Sağlık durumu iyiye giden Beşikçi'nin dengbêj Şakiro'yu dinlediğini ifade eden Dr. Ekinci, "Kürtçe her türlü müziği seviyor ve özellikle Şakîro'yu dinliyor. Şakîro ilaç gibi geliyor ona" diye kaydetti.

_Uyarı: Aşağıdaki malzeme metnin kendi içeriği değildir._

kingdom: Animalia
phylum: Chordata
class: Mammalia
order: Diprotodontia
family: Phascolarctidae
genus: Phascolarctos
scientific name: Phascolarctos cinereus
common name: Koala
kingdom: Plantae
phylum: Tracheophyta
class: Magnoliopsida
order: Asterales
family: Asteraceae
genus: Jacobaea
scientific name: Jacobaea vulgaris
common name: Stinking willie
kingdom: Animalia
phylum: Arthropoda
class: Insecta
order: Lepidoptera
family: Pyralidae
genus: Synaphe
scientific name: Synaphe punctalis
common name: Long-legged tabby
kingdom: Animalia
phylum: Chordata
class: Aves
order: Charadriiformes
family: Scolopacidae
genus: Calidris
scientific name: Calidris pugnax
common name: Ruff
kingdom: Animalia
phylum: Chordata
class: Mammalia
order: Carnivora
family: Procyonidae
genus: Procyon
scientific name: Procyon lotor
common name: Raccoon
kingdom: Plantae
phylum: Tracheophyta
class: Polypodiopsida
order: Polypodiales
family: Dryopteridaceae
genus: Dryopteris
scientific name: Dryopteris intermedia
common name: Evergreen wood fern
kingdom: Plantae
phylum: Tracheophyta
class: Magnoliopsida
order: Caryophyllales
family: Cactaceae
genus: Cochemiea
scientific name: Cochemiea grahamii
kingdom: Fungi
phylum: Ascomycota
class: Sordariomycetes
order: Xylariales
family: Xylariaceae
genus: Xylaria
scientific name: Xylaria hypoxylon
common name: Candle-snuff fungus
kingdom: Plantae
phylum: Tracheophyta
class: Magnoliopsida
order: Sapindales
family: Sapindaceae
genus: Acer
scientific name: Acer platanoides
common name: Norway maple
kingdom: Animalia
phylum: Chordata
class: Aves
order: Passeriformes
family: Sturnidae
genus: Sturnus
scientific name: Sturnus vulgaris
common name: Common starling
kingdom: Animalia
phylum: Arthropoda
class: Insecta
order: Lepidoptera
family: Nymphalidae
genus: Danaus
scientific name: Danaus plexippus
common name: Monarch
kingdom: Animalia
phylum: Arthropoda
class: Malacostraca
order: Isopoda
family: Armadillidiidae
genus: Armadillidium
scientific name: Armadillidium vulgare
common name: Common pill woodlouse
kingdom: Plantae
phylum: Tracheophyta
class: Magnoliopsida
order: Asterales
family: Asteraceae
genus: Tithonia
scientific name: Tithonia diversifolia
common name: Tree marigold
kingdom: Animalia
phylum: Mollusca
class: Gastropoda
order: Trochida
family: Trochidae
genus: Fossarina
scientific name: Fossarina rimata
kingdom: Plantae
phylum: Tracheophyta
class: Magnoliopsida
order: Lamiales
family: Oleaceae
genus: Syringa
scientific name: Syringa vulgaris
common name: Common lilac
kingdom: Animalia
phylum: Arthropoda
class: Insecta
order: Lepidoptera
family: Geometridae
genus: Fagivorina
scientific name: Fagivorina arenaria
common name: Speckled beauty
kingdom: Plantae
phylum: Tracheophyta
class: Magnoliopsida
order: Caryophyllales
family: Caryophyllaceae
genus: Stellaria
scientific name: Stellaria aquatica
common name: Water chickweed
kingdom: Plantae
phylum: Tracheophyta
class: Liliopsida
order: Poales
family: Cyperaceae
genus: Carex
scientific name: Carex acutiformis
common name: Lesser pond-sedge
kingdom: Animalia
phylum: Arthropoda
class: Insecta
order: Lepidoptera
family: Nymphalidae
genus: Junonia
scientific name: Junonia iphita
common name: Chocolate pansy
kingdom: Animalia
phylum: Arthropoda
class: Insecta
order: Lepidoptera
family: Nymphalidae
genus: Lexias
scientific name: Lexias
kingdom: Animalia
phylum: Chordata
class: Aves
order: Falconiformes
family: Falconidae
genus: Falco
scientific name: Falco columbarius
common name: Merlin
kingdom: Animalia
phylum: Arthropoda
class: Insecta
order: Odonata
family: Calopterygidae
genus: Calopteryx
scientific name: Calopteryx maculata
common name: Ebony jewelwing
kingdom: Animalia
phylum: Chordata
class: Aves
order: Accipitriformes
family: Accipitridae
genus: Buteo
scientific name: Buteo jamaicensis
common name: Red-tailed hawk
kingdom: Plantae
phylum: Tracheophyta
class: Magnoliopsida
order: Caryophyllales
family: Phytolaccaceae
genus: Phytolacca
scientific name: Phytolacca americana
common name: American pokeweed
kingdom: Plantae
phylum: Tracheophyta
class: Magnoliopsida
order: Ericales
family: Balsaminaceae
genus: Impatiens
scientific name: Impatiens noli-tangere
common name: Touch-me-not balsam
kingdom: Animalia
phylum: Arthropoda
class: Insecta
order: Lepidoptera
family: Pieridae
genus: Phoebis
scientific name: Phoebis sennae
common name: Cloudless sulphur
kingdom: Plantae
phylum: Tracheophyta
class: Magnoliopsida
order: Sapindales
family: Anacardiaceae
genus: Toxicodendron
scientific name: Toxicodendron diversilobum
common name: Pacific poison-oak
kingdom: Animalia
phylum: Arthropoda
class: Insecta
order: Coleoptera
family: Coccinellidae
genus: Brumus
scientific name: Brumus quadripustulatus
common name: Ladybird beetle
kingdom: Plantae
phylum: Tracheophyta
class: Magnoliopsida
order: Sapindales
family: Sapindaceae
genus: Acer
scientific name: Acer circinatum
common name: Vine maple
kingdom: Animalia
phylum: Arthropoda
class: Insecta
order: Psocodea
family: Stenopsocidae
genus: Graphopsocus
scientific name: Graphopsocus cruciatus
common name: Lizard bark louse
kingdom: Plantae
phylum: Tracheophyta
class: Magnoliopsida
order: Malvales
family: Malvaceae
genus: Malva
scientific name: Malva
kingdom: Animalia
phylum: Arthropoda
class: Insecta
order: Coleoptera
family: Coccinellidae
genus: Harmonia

İSMAİL BEŞİKÇİ, DİYARBAKIR'DA REHABİLİTE EDİLİYOR

Şu anda Diyarbakır’da Beşikçi'yi hem psikolojik hem de bedensel olarak rehabilite ettiklerini söyleyen Ekinci, son olarak şunları söyledi:

"Hastanede bulunduğu dönemlerde zaman zaman oryantasyon bozukluğu yaşıyordu. Bazen 'Ne zaman tahliye olacağım?' diye soruyor, savcıya ne söylenmesi gerektiğinden bahsediyor ve düşünceleri sık sık cezaevi günlerine gidiyordu. Kendini hâlâ cezaevindeymiş gibi hissedip, 'Ne zaman yargılanacağım?' şeklinde ifadeler kullanıyordu. Şu anda ise bulunduğu yerin Diyarbakır olduğunun farkında. 'Tedavim biterse İstanbul’da evim var, oraya giderim' diyor. Zamanla bize alıştı. Ben de şehirde olan biteni sürekli kendisiyle paylaşıyorum; siyasetle ilgili gelişmeleri aktarıyorum. 'Böyle oldu, şöyle oldu; barış var, bir süreç var' diye anlatıyorum. Bu anlatımlar onu oldukça duygulandırıyor. Çok hassas, çok naif bir insan. Öyle bir nezaketi, öyle bir insanlığı var ki, çoğu zaman biz onun karşısında adeta mahcup oluyoruz. Kendisinden gerçekten çok şey öğreniyoruz. Bizim için aynı zamanda bir öğretmen oldu; bunu özellikle belirtmek isterim" dedi.